Animal rights activists, however, demand that animals be treated as members of the moral community and have the same rights as people, a position that most livestock owners find contrary to their fundamental beliefs.
As this division in principle widens, the need for public education and awareness surfaces as a major obligation for livestock producers who feel the activists’ efforts will infringe upon their rights as owners. Because of the well-funded organizations that lead the animal rights movement and the disillusioned public who unknowingly support the Humane Society of the United States (HSUS), because they believe HSUS is affiliated with their local Humane Society (they are not), the challenge is monumental.
Leading by example could be a strategic approach for livestock producers in their animal welfare educational agenda:
- Handle and care for animals as if someone were watching your every move.
- Adopt proven and effective livestock handling practices that focus on diminished stress and potential harm to livestock and handlers.
- Incorporate recommended livestock handling guidelines into present or proposed systems that promote efficient, natural-instinct flow through working facilities.
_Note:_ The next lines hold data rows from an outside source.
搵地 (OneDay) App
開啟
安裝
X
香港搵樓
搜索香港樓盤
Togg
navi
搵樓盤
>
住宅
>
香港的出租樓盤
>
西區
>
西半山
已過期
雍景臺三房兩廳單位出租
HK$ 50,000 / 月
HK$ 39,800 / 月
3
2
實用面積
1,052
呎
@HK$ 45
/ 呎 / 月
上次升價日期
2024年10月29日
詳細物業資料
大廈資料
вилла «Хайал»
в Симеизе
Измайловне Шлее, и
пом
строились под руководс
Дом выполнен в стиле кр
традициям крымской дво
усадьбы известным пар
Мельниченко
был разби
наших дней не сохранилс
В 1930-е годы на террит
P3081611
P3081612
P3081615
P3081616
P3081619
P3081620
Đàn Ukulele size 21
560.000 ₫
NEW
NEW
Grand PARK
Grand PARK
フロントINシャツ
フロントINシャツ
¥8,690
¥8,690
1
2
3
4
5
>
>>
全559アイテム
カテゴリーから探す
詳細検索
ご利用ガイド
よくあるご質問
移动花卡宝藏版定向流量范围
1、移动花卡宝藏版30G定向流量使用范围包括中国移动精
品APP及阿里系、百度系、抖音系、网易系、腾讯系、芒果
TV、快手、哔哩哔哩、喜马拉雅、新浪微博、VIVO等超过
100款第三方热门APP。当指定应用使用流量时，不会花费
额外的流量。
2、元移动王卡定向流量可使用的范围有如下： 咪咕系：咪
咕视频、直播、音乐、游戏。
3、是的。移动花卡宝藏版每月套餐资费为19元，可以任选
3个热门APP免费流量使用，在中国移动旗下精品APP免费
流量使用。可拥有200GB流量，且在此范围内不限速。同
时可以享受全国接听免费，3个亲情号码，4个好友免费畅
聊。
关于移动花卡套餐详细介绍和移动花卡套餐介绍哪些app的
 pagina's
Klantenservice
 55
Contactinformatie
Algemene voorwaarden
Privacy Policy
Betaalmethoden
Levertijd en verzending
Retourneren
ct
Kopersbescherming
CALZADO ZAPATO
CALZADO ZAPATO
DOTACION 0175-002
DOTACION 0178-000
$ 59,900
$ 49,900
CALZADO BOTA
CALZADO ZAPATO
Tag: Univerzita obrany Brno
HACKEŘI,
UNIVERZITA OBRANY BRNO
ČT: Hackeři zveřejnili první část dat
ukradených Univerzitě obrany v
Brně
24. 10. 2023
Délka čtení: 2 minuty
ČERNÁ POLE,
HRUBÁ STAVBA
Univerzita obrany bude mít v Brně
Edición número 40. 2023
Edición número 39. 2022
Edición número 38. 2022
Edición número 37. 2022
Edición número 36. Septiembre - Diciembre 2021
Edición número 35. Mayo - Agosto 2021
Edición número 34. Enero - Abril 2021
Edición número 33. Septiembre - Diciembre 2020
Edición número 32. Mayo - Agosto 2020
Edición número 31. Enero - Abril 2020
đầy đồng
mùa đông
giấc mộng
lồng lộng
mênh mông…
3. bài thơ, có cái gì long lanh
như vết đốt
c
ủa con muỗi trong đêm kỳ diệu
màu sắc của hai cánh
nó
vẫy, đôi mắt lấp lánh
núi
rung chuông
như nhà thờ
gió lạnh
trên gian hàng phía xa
- Utilize genetics and trained producer skills to improve herd disposition.
- Perform surgical procedures such as castration at a young age to minimize pain and lost performance.
Public awareness and education begins at home in discussions with the immediate family, siblings, aunts and uncles, grandparents and neighbors. Livestock owners can be effective communicators and should not place this total responsibility on commodity organizations or others.